12. The apparatus of claim 11, wherein the switch is comprised of a triac.

13. The apparatus of claim 11, wherein the switch is comprised of a silicon controlled rectifier.

14. The apparatus of claim 11, wherein the switch is a mechanical relay.

15. The apparatus of claim 11, wherein the line voltage sensor is comprised of:

a step-down transformer having an input coupled to the line voltage;

a rectifier; and

an analog-to-digital converter producing a digital output signal that represents the line voltage input to the step-down transformer, said digital output being read by the controller, said controller increasing at least one of the first, second and third time periods when said line voltage falls and decreasing at least one of the first, second and third time periods when said line voltage rises.

16. A method of heating a previously-cooked food product, said method comprising the steps of:

heating the food product with different amounts of infrared energy generated from an electrically-powered infrared heater that is operatively coupled to an A.C. line voltage, such that:

during a first time period, infrared energy at a first power level is directed toward the food product;

during a second time period that begins after the first time period, infrared energy at a second power level is directed toward the food product, the second power level being greater than the first power level;

during a third time period that begins after the second time period, infrared energy at a third power level is directed toward the food product, the third power level being greater than the second power level;

at the termination of the third time period, thereafter directing infrared energy toward the food product at a fourth, non-zero power level that is less than the second power level.

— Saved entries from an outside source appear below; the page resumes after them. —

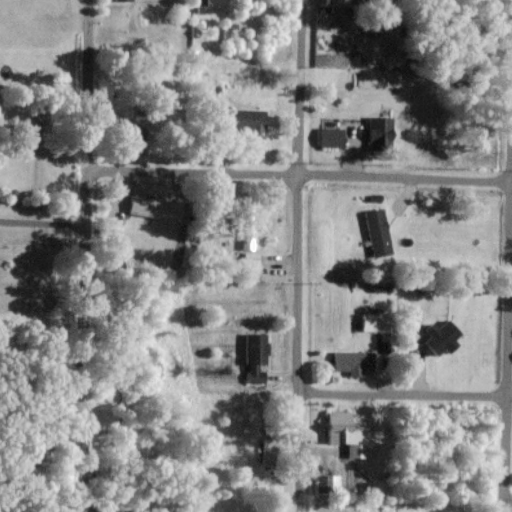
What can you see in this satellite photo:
building: (126, 0)
building: (206, 5)
building: (242, 121)
building: (374, 128)
building: (123, 132)
building: (326, 136)
road: (299, 175)
building: (147, 206)
road: (42, 222)
building: (246, 222)
building: (373, 230)
road: (84, 255)
road: (299, 256)
building: (247, 260)
road: (506, 293)
building: (371, 320)
building: (437, 336)
building: (251, 356)
building: (349, 361)
road: (402, 394)
building: (339, 432)
road: (81, 453)
building: (325, 480)
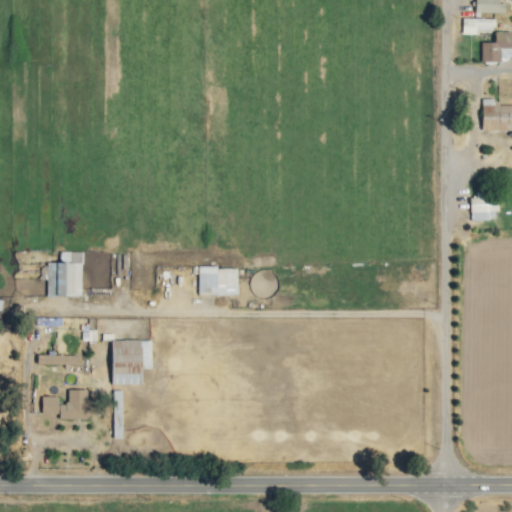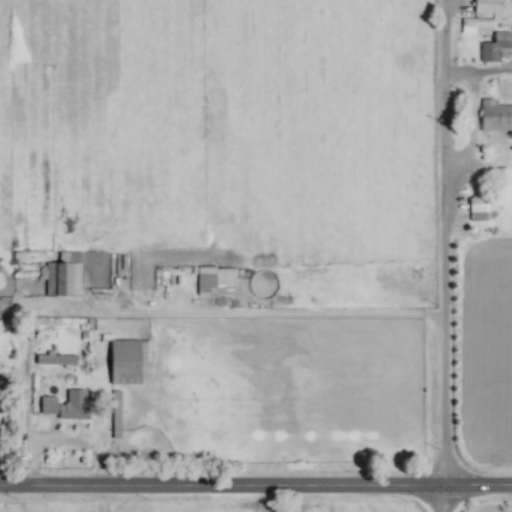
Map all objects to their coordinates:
building: (475, 24)
building: (496, 48)
road: (487, 68)
building: (495, 115)
road: (474, 117)
building: (482, 207)
road: (448, 256)
building: (63, 275)
building: (216, 280)
road: (261, 312)
building: (55, 359)
building: (128, 360)
building: (66, 404)
building: (116, 413)
road: (255, 484)
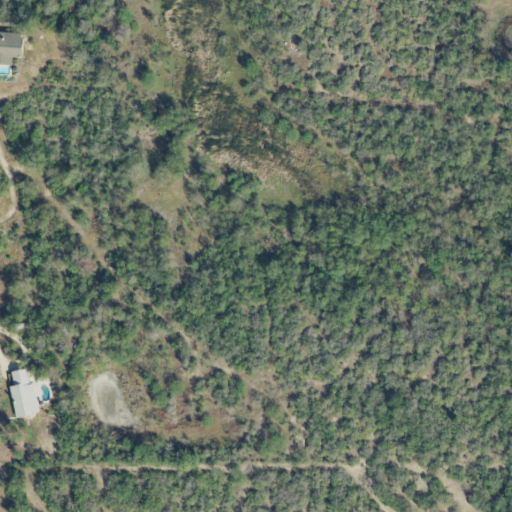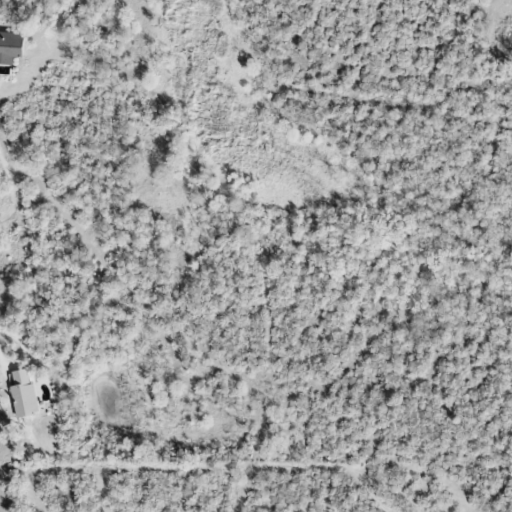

17. The method of claim 16, wherein the fourth power level is substantially equal to the first power level.

18. The method of claim 16, wherein the line voltage is monitored by a line voltage monitor, an output signal of which is used to adjust at least one of the first, second and third time periods such that a time period is increased when said line voltage drops and a time period is decreased when said line voltage increases.

19. The method of claim 16, wherein the first, second and third time periods and the first, second and third power levels are different for different types of foods.

20. The method of claim 16, wherein:

the first time period is substantially equal to one minute;

the second time period is substantially equal to four minutes; and

the third time period is substantially equal to five minutes.